Stored data
•••••
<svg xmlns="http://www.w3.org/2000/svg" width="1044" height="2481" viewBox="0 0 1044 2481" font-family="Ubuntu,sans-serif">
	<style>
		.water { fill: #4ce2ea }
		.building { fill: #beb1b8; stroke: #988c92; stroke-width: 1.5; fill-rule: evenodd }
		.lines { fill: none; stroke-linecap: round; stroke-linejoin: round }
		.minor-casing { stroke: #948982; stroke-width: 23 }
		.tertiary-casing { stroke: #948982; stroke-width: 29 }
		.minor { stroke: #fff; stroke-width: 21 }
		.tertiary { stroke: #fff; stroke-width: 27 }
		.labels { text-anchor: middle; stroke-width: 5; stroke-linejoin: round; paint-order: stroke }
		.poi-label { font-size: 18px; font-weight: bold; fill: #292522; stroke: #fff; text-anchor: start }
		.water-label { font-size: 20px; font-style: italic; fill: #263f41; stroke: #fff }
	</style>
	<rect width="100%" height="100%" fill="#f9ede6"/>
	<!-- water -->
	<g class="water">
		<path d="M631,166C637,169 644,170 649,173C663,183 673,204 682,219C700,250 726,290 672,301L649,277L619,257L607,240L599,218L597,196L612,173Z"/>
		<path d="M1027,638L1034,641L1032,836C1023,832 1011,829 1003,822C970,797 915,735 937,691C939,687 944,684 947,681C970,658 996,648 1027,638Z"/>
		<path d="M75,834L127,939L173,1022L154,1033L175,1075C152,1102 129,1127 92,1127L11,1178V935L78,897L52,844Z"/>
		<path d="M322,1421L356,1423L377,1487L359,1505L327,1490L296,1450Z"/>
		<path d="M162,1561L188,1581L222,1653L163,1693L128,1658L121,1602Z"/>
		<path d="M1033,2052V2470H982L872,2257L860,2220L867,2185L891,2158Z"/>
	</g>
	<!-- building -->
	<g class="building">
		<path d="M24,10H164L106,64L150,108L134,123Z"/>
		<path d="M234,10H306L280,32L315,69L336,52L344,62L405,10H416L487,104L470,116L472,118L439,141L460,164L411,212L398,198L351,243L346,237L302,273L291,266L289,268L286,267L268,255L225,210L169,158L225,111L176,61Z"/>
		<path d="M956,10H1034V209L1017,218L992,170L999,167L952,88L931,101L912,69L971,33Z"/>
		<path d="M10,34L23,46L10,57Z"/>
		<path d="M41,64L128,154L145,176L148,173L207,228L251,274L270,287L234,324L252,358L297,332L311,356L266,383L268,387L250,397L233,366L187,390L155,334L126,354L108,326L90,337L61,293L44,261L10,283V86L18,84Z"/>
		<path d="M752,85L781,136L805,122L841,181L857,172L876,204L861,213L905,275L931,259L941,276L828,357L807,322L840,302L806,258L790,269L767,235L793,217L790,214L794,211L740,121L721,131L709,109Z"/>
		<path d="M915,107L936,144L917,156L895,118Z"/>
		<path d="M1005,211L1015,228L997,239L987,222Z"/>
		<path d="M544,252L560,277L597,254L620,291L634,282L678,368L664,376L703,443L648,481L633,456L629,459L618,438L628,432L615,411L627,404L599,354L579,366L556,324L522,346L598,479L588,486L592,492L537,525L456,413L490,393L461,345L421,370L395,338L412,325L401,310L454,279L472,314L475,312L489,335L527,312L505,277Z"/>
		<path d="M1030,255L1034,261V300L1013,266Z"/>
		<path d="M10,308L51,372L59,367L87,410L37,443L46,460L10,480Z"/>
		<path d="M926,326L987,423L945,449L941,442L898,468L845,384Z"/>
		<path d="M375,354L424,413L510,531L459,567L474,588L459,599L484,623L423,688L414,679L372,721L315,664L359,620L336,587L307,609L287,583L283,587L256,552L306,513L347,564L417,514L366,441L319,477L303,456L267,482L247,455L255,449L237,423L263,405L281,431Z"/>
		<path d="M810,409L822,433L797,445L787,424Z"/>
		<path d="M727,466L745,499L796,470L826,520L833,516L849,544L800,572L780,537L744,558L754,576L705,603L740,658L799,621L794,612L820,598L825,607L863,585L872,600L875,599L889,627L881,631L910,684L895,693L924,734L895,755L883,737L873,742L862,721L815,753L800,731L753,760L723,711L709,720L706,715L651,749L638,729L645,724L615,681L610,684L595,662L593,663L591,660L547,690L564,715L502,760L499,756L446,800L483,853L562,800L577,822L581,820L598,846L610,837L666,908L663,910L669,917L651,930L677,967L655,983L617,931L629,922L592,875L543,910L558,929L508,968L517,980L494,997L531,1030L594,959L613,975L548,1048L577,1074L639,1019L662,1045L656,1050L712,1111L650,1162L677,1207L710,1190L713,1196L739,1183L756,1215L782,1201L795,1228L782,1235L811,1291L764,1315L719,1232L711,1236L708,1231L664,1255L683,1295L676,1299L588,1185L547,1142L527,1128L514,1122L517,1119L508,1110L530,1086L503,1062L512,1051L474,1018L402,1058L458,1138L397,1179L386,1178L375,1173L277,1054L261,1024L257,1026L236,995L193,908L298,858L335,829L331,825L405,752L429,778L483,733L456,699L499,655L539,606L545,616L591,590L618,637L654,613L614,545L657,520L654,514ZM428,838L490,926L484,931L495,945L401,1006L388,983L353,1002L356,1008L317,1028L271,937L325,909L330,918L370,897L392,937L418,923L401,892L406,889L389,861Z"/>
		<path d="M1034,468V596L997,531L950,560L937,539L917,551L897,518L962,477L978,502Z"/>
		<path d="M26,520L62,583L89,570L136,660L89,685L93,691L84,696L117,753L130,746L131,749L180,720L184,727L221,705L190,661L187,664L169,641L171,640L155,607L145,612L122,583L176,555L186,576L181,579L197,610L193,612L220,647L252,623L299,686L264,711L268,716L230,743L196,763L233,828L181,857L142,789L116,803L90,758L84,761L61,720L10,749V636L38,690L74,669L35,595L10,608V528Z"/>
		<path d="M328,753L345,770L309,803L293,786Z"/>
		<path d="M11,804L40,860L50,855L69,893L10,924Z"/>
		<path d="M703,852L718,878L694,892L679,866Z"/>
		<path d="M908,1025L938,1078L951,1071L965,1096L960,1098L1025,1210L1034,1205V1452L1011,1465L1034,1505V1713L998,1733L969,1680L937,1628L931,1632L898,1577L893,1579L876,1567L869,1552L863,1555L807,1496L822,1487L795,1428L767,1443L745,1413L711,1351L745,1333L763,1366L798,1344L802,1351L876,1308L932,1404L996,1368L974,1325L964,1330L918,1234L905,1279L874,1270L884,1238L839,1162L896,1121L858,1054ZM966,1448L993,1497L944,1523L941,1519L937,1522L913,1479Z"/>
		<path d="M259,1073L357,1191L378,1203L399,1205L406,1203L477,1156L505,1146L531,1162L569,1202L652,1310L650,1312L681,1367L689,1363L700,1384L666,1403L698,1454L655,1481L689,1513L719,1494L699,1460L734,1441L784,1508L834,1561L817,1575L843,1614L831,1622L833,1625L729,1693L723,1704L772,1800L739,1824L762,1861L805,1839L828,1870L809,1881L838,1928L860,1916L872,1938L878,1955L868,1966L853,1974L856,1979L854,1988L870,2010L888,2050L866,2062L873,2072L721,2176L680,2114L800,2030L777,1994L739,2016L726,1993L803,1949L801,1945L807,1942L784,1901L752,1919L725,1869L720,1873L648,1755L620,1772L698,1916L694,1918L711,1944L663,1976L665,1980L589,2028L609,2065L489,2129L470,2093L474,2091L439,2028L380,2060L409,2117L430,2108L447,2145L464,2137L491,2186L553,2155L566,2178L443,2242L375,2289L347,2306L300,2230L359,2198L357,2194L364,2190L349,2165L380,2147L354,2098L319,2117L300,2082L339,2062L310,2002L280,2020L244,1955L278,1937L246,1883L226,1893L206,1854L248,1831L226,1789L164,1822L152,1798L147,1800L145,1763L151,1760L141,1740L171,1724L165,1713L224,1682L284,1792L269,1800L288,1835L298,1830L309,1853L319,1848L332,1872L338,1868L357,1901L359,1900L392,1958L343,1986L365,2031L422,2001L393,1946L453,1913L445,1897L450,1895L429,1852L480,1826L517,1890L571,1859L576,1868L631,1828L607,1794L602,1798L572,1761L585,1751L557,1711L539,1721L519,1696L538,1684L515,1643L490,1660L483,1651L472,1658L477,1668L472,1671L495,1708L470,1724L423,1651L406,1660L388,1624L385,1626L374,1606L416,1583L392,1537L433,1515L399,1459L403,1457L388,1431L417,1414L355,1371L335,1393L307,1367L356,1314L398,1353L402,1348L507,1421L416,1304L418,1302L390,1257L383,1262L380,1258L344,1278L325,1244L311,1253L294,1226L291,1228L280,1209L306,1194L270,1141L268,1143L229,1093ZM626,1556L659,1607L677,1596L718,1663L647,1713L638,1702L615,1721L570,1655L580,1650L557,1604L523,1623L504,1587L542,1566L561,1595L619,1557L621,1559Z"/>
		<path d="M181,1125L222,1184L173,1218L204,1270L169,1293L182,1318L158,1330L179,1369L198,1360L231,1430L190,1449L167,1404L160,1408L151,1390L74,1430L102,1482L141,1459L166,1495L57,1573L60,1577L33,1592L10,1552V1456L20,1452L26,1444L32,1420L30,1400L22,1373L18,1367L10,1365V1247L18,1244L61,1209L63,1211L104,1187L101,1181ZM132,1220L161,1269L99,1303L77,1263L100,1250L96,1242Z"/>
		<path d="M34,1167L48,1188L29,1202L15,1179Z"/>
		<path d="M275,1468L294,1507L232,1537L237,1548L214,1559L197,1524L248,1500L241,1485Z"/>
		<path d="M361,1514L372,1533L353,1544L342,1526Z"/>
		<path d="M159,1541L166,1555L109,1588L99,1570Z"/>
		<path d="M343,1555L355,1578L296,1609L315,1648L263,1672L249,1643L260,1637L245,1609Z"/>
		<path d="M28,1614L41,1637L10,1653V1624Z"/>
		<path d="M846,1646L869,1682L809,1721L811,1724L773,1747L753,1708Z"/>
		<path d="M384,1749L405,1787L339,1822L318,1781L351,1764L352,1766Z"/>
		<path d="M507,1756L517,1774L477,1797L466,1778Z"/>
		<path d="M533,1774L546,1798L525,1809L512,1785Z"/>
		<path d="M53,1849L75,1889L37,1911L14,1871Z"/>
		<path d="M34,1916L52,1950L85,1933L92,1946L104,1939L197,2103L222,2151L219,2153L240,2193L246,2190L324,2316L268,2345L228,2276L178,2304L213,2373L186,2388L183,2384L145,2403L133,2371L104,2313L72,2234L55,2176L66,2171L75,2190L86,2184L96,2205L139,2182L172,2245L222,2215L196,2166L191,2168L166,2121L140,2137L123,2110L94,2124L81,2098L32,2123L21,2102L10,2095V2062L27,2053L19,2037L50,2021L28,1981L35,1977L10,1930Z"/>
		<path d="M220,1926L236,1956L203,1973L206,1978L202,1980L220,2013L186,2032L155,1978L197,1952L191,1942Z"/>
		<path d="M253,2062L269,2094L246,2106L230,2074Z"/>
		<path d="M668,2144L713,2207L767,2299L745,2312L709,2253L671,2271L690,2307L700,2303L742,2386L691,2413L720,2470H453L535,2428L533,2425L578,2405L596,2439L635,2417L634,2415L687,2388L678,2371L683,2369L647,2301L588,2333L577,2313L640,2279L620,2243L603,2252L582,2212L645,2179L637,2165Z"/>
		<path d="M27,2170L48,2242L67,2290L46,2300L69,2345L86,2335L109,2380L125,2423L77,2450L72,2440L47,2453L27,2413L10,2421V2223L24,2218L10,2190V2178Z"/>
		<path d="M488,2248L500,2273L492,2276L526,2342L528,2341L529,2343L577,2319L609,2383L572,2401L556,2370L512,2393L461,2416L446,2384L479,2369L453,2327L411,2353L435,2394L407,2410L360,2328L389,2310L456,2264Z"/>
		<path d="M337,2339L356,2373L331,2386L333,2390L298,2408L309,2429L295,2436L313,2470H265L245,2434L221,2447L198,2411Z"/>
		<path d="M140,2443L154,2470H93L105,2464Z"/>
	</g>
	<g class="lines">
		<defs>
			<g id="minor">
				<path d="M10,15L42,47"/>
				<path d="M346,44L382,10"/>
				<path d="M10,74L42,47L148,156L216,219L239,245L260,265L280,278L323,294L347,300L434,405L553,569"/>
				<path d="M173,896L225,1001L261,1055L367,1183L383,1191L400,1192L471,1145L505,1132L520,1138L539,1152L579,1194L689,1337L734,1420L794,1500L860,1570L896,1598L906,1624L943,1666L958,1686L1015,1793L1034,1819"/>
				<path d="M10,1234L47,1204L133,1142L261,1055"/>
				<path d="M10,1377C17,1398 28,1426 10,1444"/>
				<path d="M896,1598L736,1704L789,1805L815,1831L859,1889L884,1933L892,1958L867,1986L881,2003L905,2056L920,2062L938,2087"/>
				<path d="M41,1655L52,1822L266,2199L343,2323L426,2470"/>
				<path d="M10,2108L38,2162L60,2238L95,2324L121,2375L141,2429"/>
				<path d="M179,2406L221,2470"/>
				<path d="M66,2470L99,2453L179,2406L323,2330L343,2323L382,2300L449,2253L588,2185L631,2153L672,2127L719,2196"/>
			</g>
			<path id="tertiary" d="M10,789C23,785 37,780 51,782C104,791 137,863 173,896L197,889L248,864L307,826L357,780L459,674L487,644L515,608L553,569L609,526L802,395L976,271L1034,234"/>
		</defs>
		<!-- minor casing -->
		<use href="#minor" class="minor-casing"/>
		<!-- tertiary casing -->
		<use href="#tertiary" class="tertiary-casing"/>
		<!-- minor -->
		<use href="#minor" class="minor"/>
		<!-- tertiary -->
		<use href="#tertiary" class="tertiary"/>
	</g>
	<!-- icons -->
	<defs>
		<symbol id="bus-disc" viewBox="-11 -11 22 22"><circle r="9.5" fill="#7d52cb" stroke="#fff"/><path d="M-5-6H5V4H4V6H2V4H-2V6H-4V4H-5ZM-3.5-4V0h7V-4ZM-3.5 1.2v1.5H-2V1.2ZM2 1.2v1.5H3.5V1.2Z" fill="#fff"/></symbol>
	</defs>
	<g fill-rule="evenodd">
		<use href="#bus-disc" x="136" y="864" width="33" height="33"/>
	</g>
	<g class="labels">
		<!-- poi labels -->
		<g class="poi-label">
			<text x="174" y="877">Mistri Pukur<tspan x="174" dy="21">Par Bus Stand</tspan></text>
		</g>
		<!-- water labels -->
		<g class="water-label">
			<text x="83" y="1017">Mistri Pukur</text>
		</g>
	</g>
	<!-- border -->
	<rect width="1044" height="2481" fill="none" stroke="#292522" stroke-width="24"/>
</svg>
•••••
Exercise requirements
List every line in the records above that contains the word "lines".

Final answer
		.lines { fill: none; stroke-linecap: round; stroke-linejoin: round }
	<g class="lines">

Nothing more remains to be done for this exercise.